I don’t know when I stopped being grateful. I don’t know when I stopped counting gifts and numbering graces. But I did and I am soul-sick for the lack of contentment in my heart.
I walk to the edge of the parking lot and stare out into the woods, watching a small stream trickle down through the rain-drenched ground. A cardinal flits and lands on a branch, catches my eye with its red beak and I think of the lilies of the field, the birds of the air, and I know that I’m supposed to consider them but somehow I can’t quite remember why and what it is the birds of the air have to teach us. Was it something about worry and tomorrow? But I am consumed with tomorrow, it has become the place where all will be as it should be, and I have failed to abide in today with its fullness, full-well knowing that King David meant today when he spoke of his head being anointed with oil, his feast being prepared, his cup overflowing.
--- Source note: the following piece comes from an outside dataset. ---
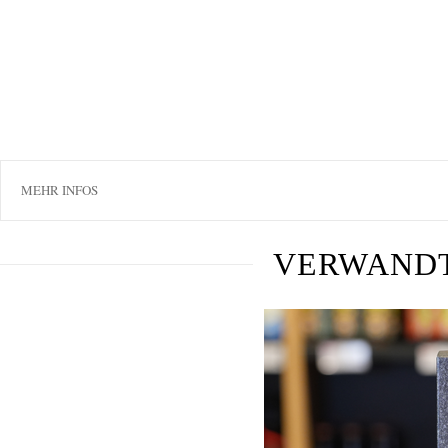
MEHR INFOS
VERWAND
My cup overflows. Today. In this moment. Right now, right where I stand, drops of oil stream down my face from this present-day anointing.
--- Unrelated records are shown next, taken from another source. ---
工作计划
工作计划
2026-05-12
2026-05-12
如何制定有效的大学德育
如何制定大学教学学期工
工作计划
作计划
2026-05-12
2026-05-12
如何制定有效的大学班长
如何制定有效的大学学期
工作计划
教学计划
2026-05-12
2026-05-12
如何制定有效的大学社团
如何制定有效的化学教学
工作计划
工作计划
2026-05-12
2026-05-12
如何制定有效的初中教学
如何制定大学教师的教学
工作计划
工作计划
Instead I live as a petulant child patted on the head with a patronizing, “You poor thing. Maybe someday.” This is not my inheritance. Nor is it yours. We stand in the fullness of our inheritance now, in this present moment, sons and daughters, and that inheritance is available for our spending.
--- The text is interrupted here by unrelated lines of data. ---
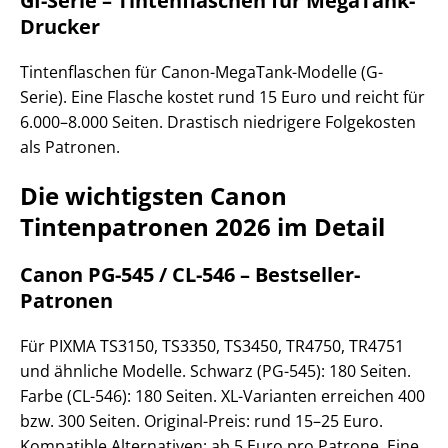
GI-Serie – Tintenflaschen für MegaTank-
Drucker
Tintenflaschen für Canon-MegaTank-Modelle (G-
Serie). Eine Flasche kostet rund 15 Euro und reicht für
6.000–8.000 Seiten. Drastisch niedrigere Folgekosten
als Patronen.
Die wichtigsten Canon
Tintenpatronen 2026 im Detail
Canon PG-545 / CL-546 – Bestseller-
Patronen
Für PIXMA TS3150, TS3350, TS3450, TR4750, TR4751
und ähnliche Modelle. Schwarz (PG-545): 180 Seiten.
Farbe (CL-546): 180 Seiten. XL-Varianten erreichen 400
bzw. 300 Seiten. Original-Preis: rund 15–25 Euro.
Kompatible Alternativen: ab 5 Euro pro Patrone. Eine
But try spending something you don’t believe you have? It’s a constant sense of lack, an ever present deficit that wearies the soul and darkens the mind.
Living in the red can make you see black.
All things, dark and dreary, not enough, and up ahead, in our tomorrow, that’s where our abundance lies. And we’ll get there if we can just survive today. So we strain against the moorings, eager to launch into the treacherous waters of the sea without a second thought for the blessedness of our stay in this particular port of call, docked precisely where we need to be at the moment. To refuel. To unload. To rest from the battering of the ocean.
We forget the danger awaiting us in the deep, remembering only the promise of adventure on the high seas. We forget just how much we will have needed this rest and refueling when we get there. We forget that the He who is faithful, the He who will do it? He is our He, He is our Father, He has called us sons and daughters, and if I am a daughter, then I am also an heir.
And so I come nose to nose with this truth: waiting is part of my inheritance. Waiting is part of being a daughter. Because waiting is part of life. But because I live life as a daughter and an heir, then I get to live waiting as an heir. I get to live waiting within His glorious riches. I don’t have to live waiting barren, forsaken, hopeless. I can live waiting content.
Which means I can still occasionally strain against the moorings because I know my Father has good things out on the bounding main, and I am beside myself with excitement to get there and see what He’s up to. I can spend my breath thanking Him for the grace of the here and now, even as my heart whispers: Spirit lead me where my trust is without borders. Let me walk upon the waters, wherever You would call me…
In the meantime, I live waiting content, even if now and then you see my ropes snap taut. And I can know that one day, those cables will break.
And He’ll send the tide in to carry me out.